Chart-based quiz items

----

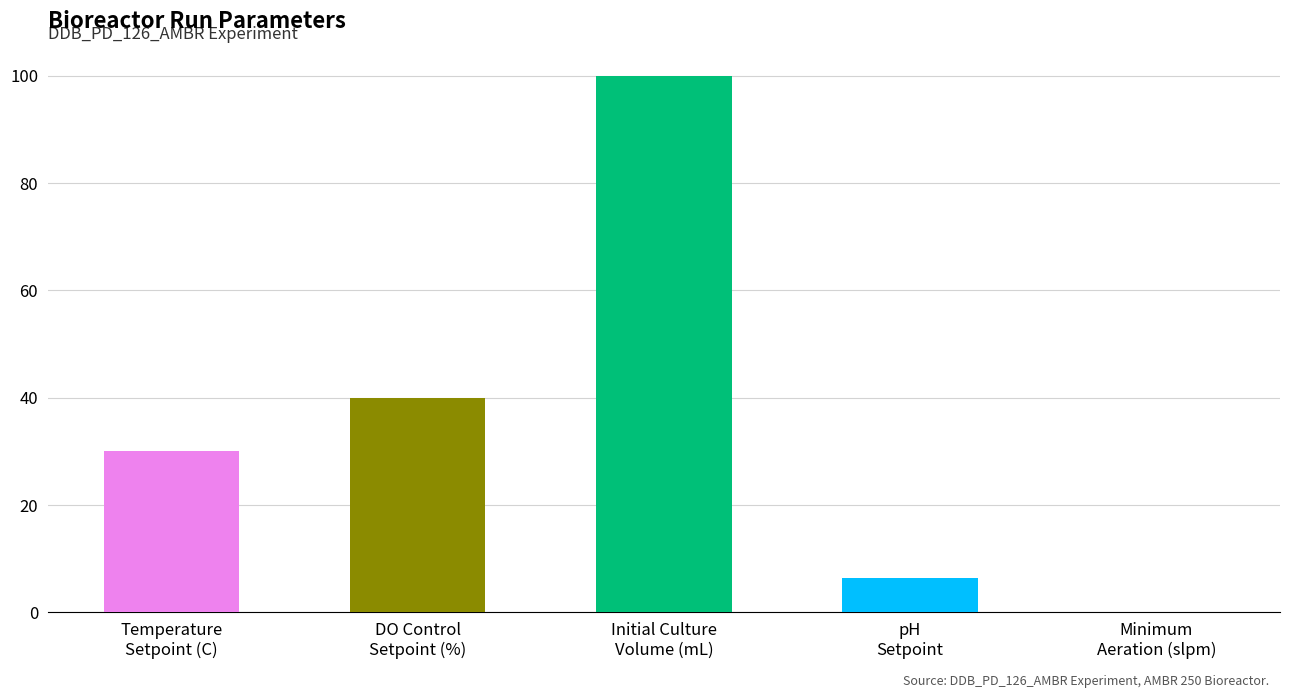

True or false: Initial Culture VolumeNone has a value of 100.0 at SDT714-001
R11.

True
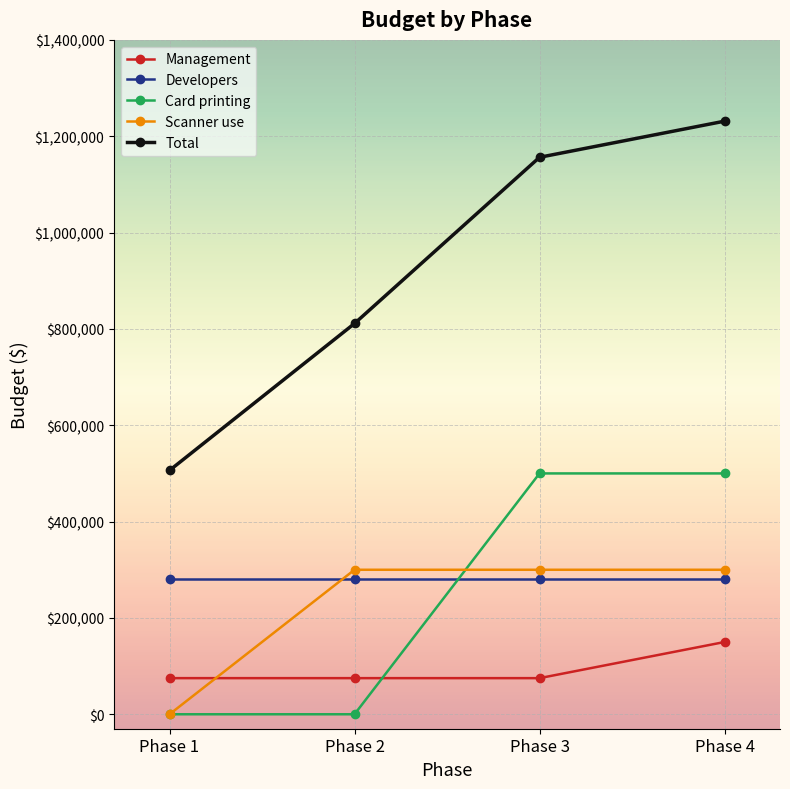

Reading left to right, what are all the values shown in this chart?

Management: 75000	75000	75000	150000
Developers: 281250	281250	281250	281250
Card printing: 0	0	500000	500000
Scanner use: 0	300000	300000	300000
Total: 506250	811250	1156250	1231250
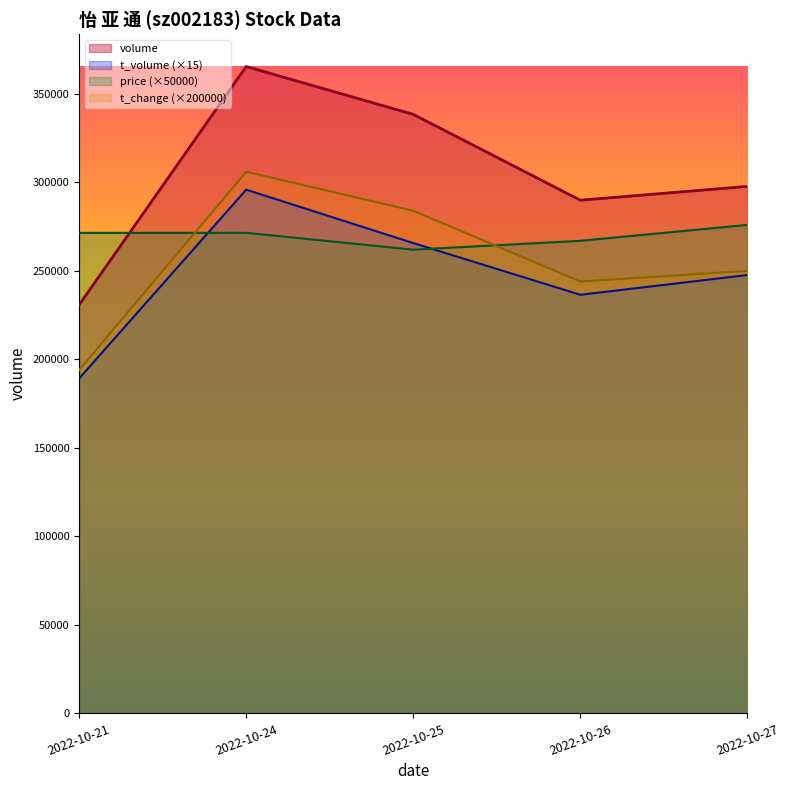

Is the value of t_change at 2022-10-24 greater than the value of t_volume at 2022-10-26?

Yes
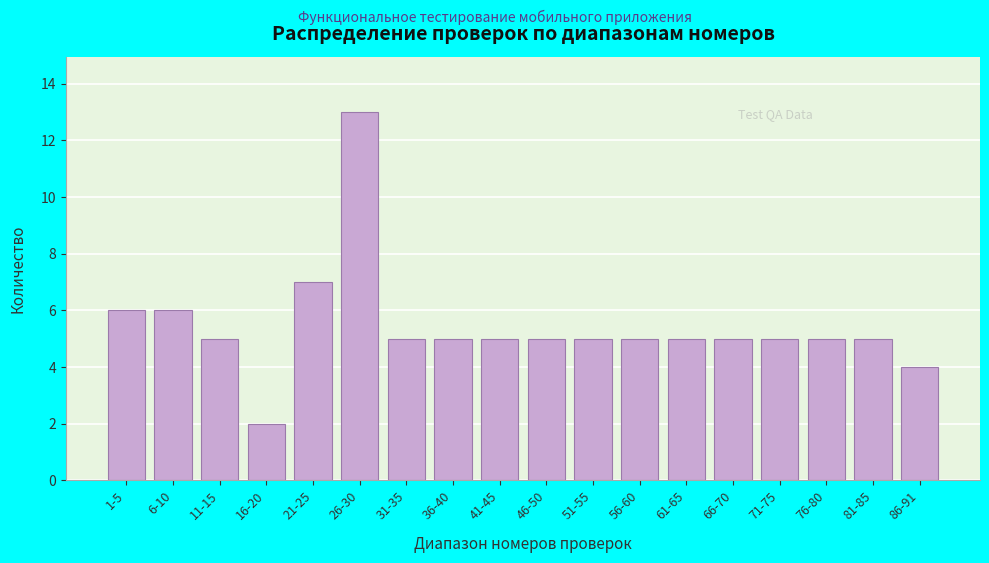

Reading right to left, what are all the values shown in this chart?

86-91=4	81-85=5	76-80=5	71-75=5	66-70=5	61-65=5	56-60=5	51-55=5	46-50=5	41-45=5	36-40=5	31-35=5	26-30=13	21-25=7	16-20=2	11-15=5	6-10=6	1-5=6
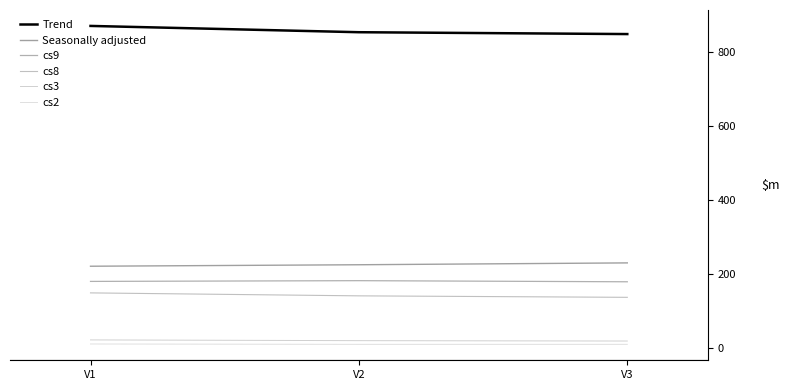

Reading left to right, transcribe all the data shown in this chart.

Trend: V1=870	V2=853	V3=848
Seasonally adjusted: V1=221	V2=225	V3=230
cs9: V1=180	V2=182	V3=179
cs8: V1=149	V2=141	V3=137
cs3: V1=22	V2=20	V3=19
cs2: V1=11	V2=10	V3=10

----

● Directions: Count how many lines in the records above contain the string "shown", treating uppercase and lowercase as distinct, and reply with the number alone.

● Result: 3